Today the Frick house is manicured to the rafters in decorated rooms and areas, alternately darkly plush and lightly radiant. There are 32 areas, done by 25 designers and firms. The show house project is the work of the small (250-member) but hard-working Young Women's Club of York, who, since 1941, have raised about $1.5 million for area medical, social welfare and cultural charities. About $400,000 of the sum has been generated by four previous show house exhibitions.

The Frick house provided surprisingly large areas for decoration ideas, considering that it is not enormous in scale. Four virtually square bedrooms on the second floor and a large rear wing offered designers space to experiment with different light levels and floor plans for sitting rooms, bedrooms, suites and a highly spirited sewing room, or "creative environment," as it is billed in the show prospectus.

Among the homiest of the display rooms is a large third-floor suite occupying virtually all of one side of the house, from front to rear. Here the English country style is carefully arranged around a central fireplace. The pine floor blends with large-scale reproductions and antiques, a hunt board, hutch and large armoire fitted out as an entertainment center.

Downstairs on the second floor, a bachelor's or busy businessman's suite is furnished in the rich, leather and plush style of slick magazines, right down to the Abercrombie & Fitch cologne in the bath.

A unifying note in the display is the handsome, dark red and burnished metallic wallpaper from York Wallcoverings, called "Passport," which runs the entire length of the central hall to the third floor level. The East Indian theme offers a perfect accompaniment for antique Oriental wood sculpture shown on two hall landings. It also is the backdrop for the center hall's first-floor table. Elaborate brasses and china rest on the marble top and reflect in a gilded mirror. Empire chairs with gilded arms flank the hall piece.

Newer themes for designers seem to be elaborate bed treatments, with stacks and stacks of color-coordinated pillows, lavish use of custom drapery in bathroom shower stalls, dark walls (for dramatic emphasis on light wood furnishings and wall pieces) and important exhibits of Georgian, William and Mary and Empire antiques and reproductions. Stenciling of floors, cornices and even whole walls (one entire room has been done not with wallpaper but with custom stencil designs and sponged paper), are shown in a number of the exhibits.

The growth of painted designs as decorative elements is also apparent in a living room lowboy chest. Its door panels are painted to give the illusion of shelves and knicknacks in the trompe l'oeil effect inspired by 18th century models.

Closing note for traditionalists: Yes, the den or inglenook area is furnished in wicker, a la 1907.

The York club is budgeting $30,000 of show house proceeds for a forthcoming exhibit for children and adults on health education planned for the Central Pennsylvania Health Education center.
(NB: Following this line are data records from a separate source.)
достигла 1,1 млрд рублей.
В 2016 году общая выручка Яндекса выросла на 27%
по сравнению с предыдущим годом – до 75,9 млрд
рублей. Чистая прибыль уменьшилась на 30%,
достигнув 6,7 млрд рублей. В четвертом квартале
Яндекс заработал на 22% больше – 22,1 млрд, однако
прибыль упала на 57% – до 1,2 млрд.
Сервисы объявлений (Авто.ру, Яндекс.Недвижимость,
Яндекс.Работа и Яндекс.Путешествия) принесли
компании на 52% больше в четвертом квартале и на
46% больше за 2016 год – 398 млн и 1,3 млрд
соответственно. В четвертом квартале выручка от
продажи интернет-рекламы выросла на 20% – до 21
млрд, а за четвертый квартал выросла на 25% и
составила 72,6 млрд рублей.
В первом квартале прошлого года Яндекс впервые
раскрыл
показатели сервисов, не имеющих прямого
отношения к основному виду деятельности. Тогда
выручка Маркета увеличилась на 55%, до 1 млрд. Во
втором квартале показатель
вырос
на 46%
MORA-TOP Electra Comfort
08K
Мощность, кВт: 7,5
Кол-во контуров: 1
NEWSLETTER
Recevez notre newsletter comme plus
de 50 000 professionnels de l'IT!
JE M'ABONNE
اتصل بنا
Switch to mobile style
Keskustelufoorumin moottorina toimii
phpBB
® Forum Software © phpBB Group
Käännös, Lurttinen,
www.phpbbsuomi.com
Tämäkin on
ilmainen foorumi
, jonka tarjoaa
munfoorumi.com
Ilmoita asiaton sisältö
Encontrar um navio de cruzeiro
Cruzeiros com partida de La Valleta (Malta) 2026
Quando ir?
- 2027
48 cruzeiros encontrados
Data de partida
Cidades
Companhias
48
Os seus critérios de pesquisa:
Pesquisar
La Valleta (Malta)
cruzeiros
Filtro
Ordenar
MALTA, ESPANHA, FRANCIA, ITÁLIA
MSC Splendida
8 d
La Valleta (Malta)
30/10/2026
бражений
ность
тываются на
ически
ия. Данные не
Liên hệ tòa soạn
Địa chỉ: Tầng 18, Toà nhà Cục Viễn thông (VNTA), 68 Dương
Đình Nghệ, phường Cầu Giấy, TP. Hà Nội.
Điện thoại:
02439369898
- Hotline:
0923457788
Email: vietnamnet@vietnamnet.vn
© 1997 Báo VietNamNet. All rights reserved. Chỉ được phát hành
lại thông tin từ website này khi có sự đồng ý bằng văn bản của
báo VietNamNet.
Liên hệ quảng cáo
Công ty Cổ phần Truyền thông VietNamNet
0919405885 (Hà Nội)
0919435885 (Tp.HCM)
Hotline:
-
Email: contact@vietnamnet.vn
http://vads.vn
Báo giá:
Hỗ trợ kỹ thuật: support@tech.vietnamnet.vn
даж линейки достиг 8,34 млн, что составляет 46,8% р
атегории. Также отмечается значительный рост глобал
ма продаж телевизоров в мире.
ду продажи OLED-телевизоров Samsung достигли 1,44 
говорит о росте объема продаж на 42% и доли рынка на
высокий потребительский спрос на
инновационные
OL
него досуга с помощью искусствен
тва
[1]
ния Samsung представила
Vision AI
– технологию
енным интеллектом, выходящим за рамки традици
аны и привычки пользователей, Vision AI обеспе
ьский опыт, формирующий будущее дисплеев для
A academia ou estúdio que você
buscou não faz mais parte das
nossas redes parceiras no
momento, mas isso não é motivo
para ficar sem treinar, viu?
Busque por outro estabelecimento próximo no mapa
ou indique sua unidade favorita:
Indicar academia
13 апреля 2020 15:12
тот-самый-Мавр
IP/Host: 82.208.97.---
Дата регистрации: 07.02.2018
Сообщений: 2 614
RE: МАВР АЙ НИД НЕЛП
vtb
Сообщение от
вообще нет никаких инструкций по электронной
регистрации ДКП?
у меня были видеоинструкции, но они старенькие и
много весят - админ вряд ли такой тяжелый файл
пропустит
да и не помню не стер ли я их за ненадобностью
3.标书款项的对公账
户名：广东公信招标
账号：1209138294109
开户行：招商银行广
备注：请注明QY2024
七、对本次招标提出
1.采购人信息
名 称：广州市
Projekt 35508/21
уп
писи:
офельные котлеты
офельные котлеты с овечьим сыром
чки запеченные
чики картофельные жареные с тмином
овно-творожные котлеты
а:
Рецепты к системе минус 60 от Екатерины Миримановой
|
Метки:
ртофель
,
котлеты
Other major donations will be $15,000 for additions to the city's Memorial Park Ice Rink, the same amount for area legal services and $14,950 for a drug prevention program honoring Crispus Attucks, Revolutionary War hero. An area food bank, planned parenthood program, adult learning center and day treatment program for female offenders will also be recipients.

The decorators' show house is at 101 E. Springettsbury Ave. in the Springdale section of south York, Pa. From Baltimore, take Interstate 83 north and then Business I-83 into the city. This route becomes South George Street. Turn right at East Springettsbury Avenue about two blocks past York Hospital and proceed two blocks on Springettsbury to the mansion on the corner of South Duke Street.

The show house presentation includes a basement boutique featuring York County crafts, a completely reworked garden area with new garden structures and plantings and a catered sidewalk cafe set up in the home's garage. The exhibit is closed on Mondays. Regular hours are from 10 a.m. to 4 p.m. on Tuesdays and Saturdays, 10 a.m. to 8 p.m. Wednesdays through Fridays and 1 p.m. to 7 p.m. Sundays. Tickets are $7 in advance and $9 at the door. Ticket orders should be sent to the Young Women's Club of York, Pa., P.O. Box 334, York, Pa. 17405-0334. The exhibition's last day will be Sunday, May 19.